Le leader du tourisme spatial annule un vol: "La combinaison du prix, du moment et de l'expérience n'était pas la bonne"

Le tourisme spatial peine à trouver son public.

Lancement d'une fusée Blue Origin
Lancement d'une fusée Blue Origin ©AP

Ces derniers mois, chacun y a été de son petit périple. Tant Jeff Bezos et son entreprise Blue Origin que Richard Branson avec Virgin Galactic, sans oublier SpaceX, même si son CEO Elon Musk est resté cloué sur Terre. Malgré ces récents succès largement couverts par la presse, Space Adventures, un acteur établi du tourisme spatial, semble avoir du mal à trouver des clients.

La société a été contrainte d'annuler son prochain lancement, prévu avec SpaceX. "La mission a été commercialisée auprès d'un grand nombre de nos clients potentiels, mais en fin de compte, la combinaison du prix, du moment et de l'expérience n'était pas la bonne à ce moment précis et notre contrat avec SpaceX a expiré", a déclaré le porte-parole de la société au site SpaceNews. "Nous espérons réexaminer cette offre à l'avenir".

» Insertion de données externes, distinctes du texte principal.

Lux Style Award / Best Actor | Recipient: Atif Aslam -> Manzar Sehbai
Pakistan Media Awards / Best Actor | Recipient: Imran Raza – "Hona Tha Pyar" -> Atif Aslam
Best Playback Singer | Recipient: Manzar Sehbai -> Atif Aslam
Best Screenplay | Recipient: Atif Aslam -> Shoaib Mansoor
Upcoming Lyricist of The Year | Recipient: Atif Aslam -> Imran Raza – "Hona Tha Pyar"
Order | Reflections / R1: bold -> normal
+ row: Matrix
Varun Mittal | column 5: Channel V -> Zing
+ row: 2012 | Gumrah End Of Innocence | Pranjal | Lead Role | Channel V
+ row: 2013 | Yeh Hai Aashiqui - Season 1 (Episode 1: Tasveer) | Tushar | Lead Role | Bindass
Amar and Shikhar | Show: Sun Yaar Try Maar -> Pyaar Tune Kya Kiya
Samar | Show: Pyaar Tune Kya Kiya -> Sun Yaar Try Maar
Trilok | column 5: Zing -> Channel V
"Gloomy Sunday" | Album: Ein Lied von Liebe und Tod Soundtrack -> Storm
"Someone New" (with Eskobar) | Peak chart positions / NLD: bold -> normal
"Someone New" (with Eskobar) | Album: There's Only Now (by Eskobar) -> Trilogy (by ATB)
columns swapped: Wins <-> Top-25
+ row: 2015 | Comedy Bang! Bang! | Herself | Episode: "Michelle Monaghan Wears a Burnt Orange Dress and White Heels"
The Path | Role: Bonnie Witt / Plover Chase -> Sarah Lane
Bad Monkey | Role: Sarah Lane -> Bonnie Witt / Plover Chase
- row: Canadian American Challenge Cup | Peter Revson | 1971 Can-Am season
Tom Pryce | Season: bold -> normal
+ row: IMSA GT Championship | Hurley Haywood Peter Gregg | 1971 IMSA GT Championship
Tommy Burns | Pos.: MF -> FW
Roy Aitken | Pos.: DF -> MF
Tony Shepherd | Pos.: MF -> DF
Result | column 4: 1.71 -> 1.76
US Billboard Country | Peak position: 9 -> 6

Car si les touristes ayant été dans l'espace sont - sans surprise - séduits, évoquant parfois avoir vécu l'expérience "la plus intense" de leur vie, le concept semble encore avoir du mal à rencontrer son public. Il faut dire que c'est un marché de niche : rares sont les terriens pouvant se permettre de dépenser quelques centaines de milliers de dollars pour faire le plein de sensations fortes. Quitter la Terre a en effet un prix élevé. Il faut compter une somme comprise entre 200.000 et 250.000 dollars pour un vol Virgin Galactic, tandis que l'enchère pour le vol Blue Origin était montée jusqu'à 28 millions de dollars.

Autre problème auquel doivent se confronter les futurs touristes, ainsi que les entreprises proposant ce type de voyage : les critiques quant à la pollution engendrée par les lancements. Les récentes révélations sur les problèmes techniques rencontrés par SpaceX en vol ont aussi pu refroidir les clients potentiels.

Mais l'entreprise n'abandonne pas pour autant. Elle prévoit d'envoyer le milliardaire japonais Yusaku Maezawavers la station spatiale internationale en décembre, à bord d'une capsule russe Soyouz. Le milliardaire devra passer une dizaine de jours dans l'ISS, avant de revenir sur Terre.